The success with monkeys has given researchers hope that this could work on humans.

Credit: Cuban Medical Assistance

For the first time ever, a vaccine against an opioid has successfully passed the stage of testing in which the vaccine was tested on rhesus monkeys and deemed effective. While many vaccines exist in the world, those that target a specific drug rather than a contracted illness are rare if not non-existent. Researchers from the Scripps Research Institute created the vaccine in hopes of treating those that are addicted to heroin and suspect that their model can even be adapted to fight other opioids and create other vaccines.

The vaccine works by training the immune system to produce antibodies against heroin, which should prevent the user to experiencing the high that heroin gives addicts. It does this be exposing the immune system to part of the heroin molecule’s structure so that when heroin is introduced into the system, the new antibodies will target it and neutralize the molecules.

In the trials, the rhesus monkeys did not feel a euphoria from heroin because the heroin molecules were blocked before they could reach the brain.

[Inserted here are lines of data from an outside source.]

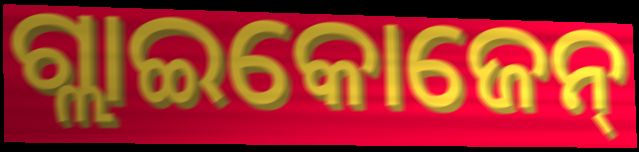
ଗ୍ଲାଇକୋଜେନ୍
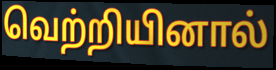
வெற்றியினால்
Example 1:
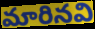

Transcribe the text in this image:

మారినవి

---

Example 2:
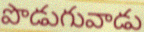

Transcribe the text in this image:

పొడుగువాడు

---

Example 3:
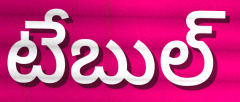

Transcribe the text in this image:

టేబుల్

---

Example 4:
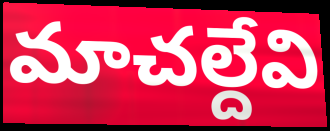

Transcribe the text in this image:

మాచల్దేవి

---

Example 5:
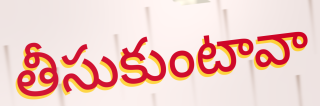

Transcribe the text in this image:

తీసుకుంటావా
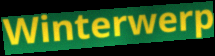
Winterwerp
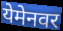
येमेनवर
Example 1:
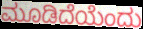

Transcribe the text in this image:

ಮೂಡಿದೆಯೆಂದು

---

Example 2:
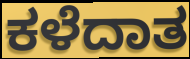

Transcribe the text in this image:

ಕಳೆದಾತ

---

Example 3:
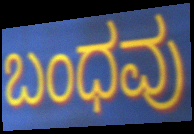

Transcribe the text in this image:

ಬಂಧವು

Without the euphoria of the drug, heroin addicts could be treated for their addiction and not be compelled to relapse because they no longer get high from the drug.

“This validates our previous rodent data and positions our vaccine in a favorable light for anticipated clinical evaluation,” study leader Kim Janda said in a statement. “We believe this vaccine candidate will prove safe for human trials.”

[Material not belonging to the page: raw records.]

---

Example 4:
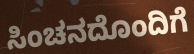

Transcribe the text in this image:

ಸಿಂಚನದೊಂದಿಗೆ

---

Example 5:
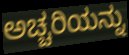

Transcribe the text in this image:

ಅಚ್ಚರಿಯನ್ನು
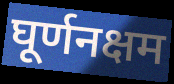
घूर्णनक्षम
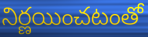
నిర్ణయించటంతో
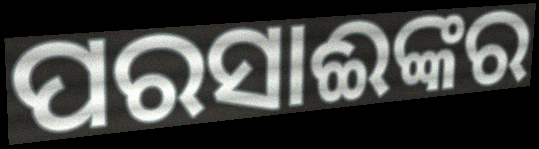
ପରସାଈଙ୍କର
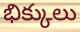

Four monkeys were given three doses of the vaccine and three of those monkeys had an effective immune response, which was most useful during the first month after vaccination but was found to last for over eight months. Two of the four monkeys tested were pre-vaccinated in a previous study, which occurred seven months prior to this one, and showed a much higher response during this second round of treatment. This elevates the hopes that the vaccine can work in the long-term and provide immunity to heroin.

The results of this study were published in Journal of the American Chemical Society and only focused on heroin, but similar approaches for a variety of other dogs could work as well. The next step for these scientists is to get clinical trials on humans approved in order to determine its effectiveness in our systems, but researchers say they are confident that their request will be approved. If this were to become a reality, the ideas behind addiction to substances would completely change and likely inspire movements to research other avenues of vaccination to decrease addiction, homelessness, and death.